Future opportunities

Gaps in research and evaluation on risk-appropriate care remain. Though the evidence for improved neonatal outcomes in Level III and IV NICUs has been established [88, 89], there is a need for more evidence of improved outcomes in higher levels of maternal care. Further research on outcomes after an infant back-transport is needed to inform care for infants and families. Additional gaps in understanding disparities by race, ethnicity, and other social determinants of health linked to maternal morbidity and infant outcomes could be addressed in future state-based or regional analyses of levels of maternal and neonatal care. Similarly, collection and analysis of qualitative data can be used to examine risk-appropriate care including family perspectives, knowledge, and attitudes about care. These qualitative data could help create opportunities to improve education about levels of care for community members and refine the language and communication used by clinical and public health experts when describing risk-appropriate care. Further, more research on telemedicine as a strategy to address the challenges of hospital closures and other gaps in service availability is warranted. Finally, future implementation research can be used to study strategies for implementation of systems of risk-appropriate care by states or perinatal regions.

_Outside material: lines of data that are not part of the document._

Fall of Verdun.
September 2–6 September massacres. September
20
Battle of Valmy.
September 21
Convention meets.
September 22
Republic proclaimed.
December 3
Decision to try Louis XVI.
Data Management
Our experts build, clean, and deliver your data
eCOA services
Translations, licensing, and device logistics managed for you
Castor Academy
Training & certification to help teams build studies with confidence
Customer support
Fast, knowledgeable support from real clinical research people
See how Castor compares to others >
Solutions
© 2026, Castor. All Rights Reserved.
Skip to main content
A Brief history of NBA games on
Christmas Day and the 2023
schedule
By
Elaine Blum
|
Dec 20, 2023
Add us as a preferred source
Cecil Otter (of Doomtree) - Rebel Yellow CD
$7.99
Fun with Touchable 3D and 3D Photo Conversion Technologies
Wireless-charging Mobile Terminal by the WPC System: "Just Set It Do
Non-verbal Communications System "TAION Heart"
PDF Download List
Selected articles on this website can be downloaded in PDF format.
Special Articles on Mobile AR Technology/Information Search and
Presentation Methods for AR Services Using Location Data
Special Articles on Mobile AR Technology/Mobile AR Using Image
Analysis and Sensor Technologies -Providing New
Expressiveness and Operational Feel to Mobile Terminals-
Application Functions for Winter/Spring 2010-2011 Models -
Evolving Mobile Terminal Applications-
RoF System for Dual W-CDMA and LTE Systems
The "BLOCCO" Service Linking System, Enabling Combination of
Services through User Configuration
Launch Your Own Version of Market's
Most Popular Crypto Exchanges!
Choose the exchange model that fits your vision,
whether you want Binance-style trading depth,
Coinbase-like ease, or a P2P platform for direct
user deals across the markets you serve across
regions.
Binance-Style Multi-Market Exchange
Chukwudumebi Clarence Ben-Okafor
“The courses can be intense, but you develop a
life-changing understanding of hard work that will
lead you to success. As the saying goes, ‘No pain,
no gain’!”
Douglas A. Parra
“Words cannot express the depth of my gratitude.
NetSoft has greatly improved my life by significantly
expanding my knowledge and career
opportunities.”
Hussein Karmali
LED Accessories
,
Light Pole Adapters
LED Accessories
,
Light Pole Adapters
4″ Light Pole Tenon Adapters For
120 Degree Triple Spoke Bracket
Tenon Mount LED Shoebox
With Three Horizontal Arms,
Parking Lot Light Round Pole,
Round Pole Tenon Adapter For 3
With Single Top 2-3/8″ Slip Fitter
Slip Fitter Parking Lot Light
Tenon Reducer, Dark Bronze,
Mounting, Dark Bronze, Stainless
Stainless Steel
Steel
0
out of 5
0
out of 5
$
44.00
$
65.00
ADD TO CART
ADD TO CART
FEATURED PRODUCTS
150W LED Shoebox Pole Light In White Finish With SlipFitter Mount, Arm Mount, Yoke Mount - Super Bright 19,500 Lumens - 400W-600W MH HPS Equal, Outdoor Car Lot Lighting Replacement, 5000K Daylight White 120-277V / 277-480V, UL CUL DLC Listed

To address identified approaches and gaps related to risk-appropriate care implementation, in partnership with CDC, ASTHO began a Risk-Appropriate Care Learning Community in 2022. The Learning Community leverages technical assistance and peer-to-peer learning to improve equitable risk-appropriate care practices in participating states. The Learning Community targets the strengthening of health systems in perinatal regions within states and inclusion of families and communities to promote equitable services for all pregnant and postpartum people and newborns. The Learning Community provides an opportunity for continued integration and collaboration between public health department leadership, clinical leaders, and other partners with interest in risk-appropriate care.


Discussions between public health and clinical leaders [17] are valuable for highlighting emerging issues in risk-appropriate care. By focusing on current state implementation, clinical guidelines, patient transfer, and telemedicine, approaches such as identifying needed systems changes, improving financing and reimbursement, and addressing health equity were identified. Gaps identified include the need to develop further evidence for higher levels of maternal care and infant back-transport, and the need to understand family perspectives through use of qualitative data.

Much progress has been made in perinatal risk-appropriate care since the publication of TIOP I in 1976, largely owed to the ongoing collaboration between clinical and public health leaders. A continued focus on access to risk-appropriate care may increase equity in care and outcomes in the United States and help ensure birthing persons and infants receive the care they need when they need it.


The findings and conclusions in this report are those of the authors and do not necessarily represent the official position of the Centers for Disease Control and Prevention.